For the routes learned over BGP to be installed in a VPC route table, enable Route propagation. To do this, go to the VPC page, switch to the Information tab and specify the target route table for the Route propagation parameter.
Route propagation feature#
You can choose for the VPC one route table to which BGP routes received from a client gateway must be propagated. This feature can be enabled in the web interface in the VPC page or via the API method EnableVgwRoutePropagation.
Once Route Propagation is enabled, the standard best route selection rules will apply to the selected route table. The following routes will have higher priority:
routes with longer prefix;
routes with shorter administrative distance;
routes with smaller metrics.
If necessary, Route propagation can be disabled in the web interface in the VPC page or via the API method DisableVgwRoutePropagation. In this case, BGP continues to work for VPN connections and advertise routes. Still, BGP routes will not be propagated to the route table, so instances of the VPC will be unable to access networks behind a client gateway. If this is the case, use static routing.
Important
Note that the network connectivity between the VPN and the cloud can be lost for up to 1 minute when you enable route propagation or change the route table, to which BGP routes learned from the client gateway must be propagated.
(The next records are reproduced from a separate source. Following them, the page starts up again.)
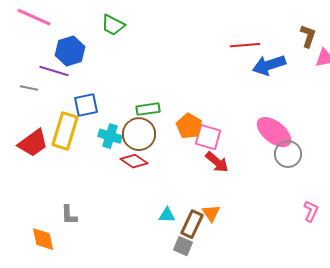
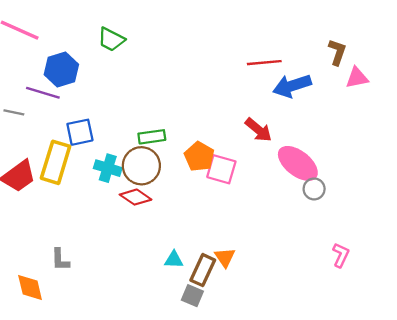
gray circle: (288, 154) -> (314, 189), size x0.7
red arrow: (217, 162) -> (258, 130), moved

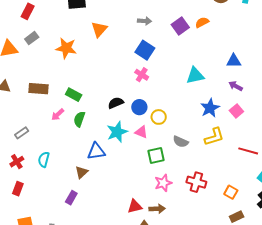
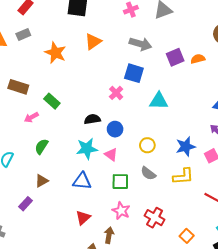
gray arrow: (145, 21) -> (140, 44), size x1.5
blue square: (145, 50) -> (134, 73), turned -30
pink cross: (142, 75) -> (116, 93), moved
cyan triangle: (195, 76) -> (159, 101), moved
yellow circle: (159, 117) -> (147, 145), moved
green semicircle: (79, 119) -> (41, 146), moved
blue triangle: (96, 151) -> (82, 181), moved
pink star: (163, 183) -> (121, 211), turned 30
red triangle: (135, 206) -> (83, 218), moved, turned -42
brown arrow: (157, 209) -> (109, 235), turned -91

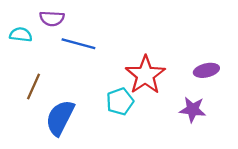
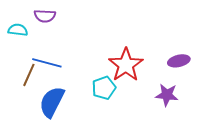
blue line: (78, 44) -> (47, 63), moved

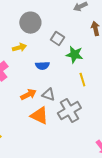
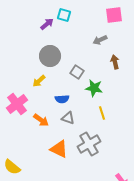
yellow arrow: (19, 48) -> (39, 81), turned 152
orange arrow: (28, 95) -> (41, 120), moved, turned 63
gray triangle: (48, 95) -> (68, 118), moved

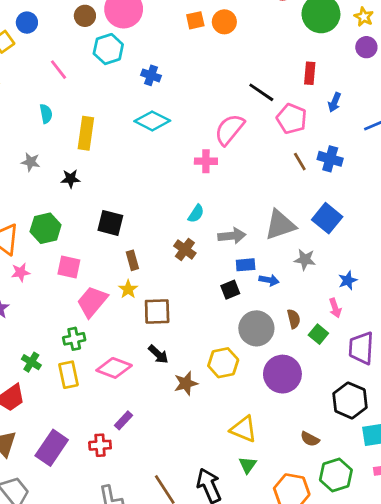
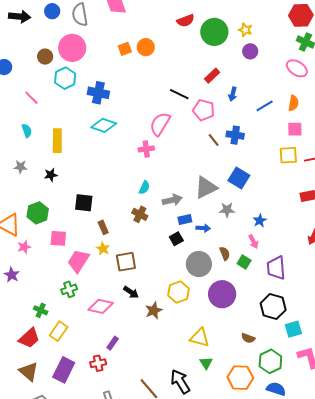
red rectangle: (310, 73) -> (212, 76), turned 49
blue cross: (151, 75) -> (98, 93), size x1.5
yellow rectangle: (69, 375) -> (59, 331), moved, turned 54

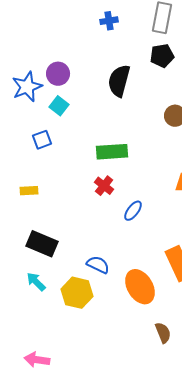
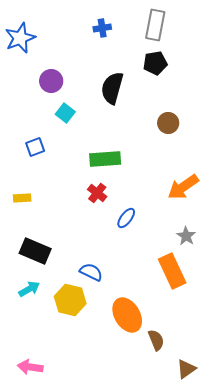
blue star: (27, 87) -> (20, 38), moved
cyan square: (59, 106) -> (65, 113), moved
cyan arrow: (36, 282) -> (29, 289), turned 105
orange ellipse: (140, 287) -> (127, 315), moved

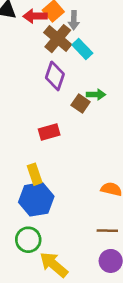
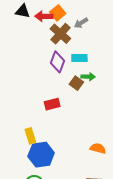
gray arrow: (74, 20) -> (81, 23), moved, turned 56
cyan rectangle: (82, 49) -> (79, 58), moved, turned -49
yellow rectangle: (35, 174) -> (30, 136), moved

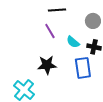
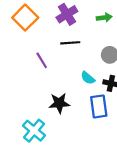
purple line: (50, 31) -> (42, 60), moved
Deleting a VPN connection and customer gateway#
To delete a VPN connection, go to Interconnect VPN VPN connections, select the VPN connection in the list and click Delete.
Also, you can delete a VPN connection in Interconnect VPN Customer gateways. To do this, select the customer gateway from the list and click Delete VPN connection. In the dialog window, select the VPC, the connection you want to delete and click Delete.
Important
You can delete a customer gateway only if it has no active VPN connection. So you should delete the corresponding VPN connection before deleting a customer gateway.
To delete a customer gateway, go to Interconnect VPN Customer gateways, select the customer gateway in the list, or go to the customer gateway page and click Delete.